## JOB
Could you write out, word for word, the lines of the items below, starting with the line containing "CONTACT@HIERONYMUS-CP.COM" and going on through the line containing "文や大見出しに1回などの頻度で構いません。"?

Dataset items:
* * * * * * * * *

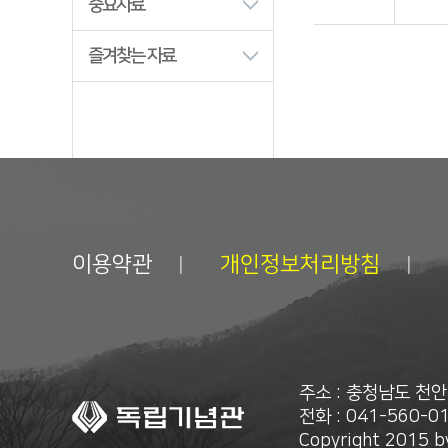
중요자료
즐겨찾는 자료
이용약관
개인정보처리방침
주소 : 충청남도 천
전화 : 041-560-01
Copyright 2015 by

* * * * * * * * *

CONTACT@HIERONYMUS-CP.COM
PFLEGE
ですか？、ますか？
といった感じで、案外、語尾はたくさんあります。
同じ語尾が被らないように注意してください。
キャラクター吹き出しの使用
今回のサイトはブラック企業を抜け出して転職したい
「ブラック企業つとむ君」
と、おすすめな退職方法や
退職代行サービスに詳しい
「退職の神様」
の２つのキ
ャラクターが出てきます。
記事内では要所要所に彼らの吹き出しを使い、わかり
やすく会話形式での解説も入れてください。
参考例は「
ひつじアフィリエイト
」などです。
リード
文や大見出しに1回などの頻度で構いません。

* * * * * * * * *

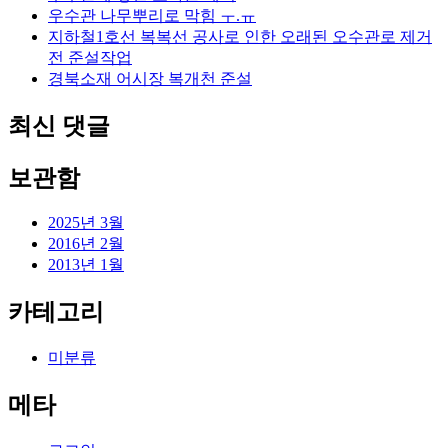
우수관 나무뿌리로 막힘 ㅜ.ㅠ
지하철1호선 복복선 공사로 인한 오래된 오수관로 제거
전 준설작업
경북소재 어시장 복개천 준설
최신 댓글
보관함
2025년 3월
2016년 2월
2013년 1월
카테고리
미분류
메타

* * * * * * * * *

## OUTPUT BELOW
CONTACT@HIERONYMUS-CP.COM
PFLEGE
ですか？、ますか？
といった感じで、案外、語尾はたくさんあります。
同じ語尾が被らないように注意してください。
キャラクター吹き出しの使用
今回のサイトはブラック企業を抜け出して転職したい
「ブラック企業つとむ君」
と、おすすめな退職方法や
退職代行サービスに詳しい
「退職の神様」
の２つのキ
ャラクターが出てきます。
記事内では要所要所に彼らの吹き出しを使い、わかり
やすく会話形式での解説も入れてください。
参考例は「
ひつじアフィリエイト
」などです。
リード
文や大見出しに1回などの頻度で構いません。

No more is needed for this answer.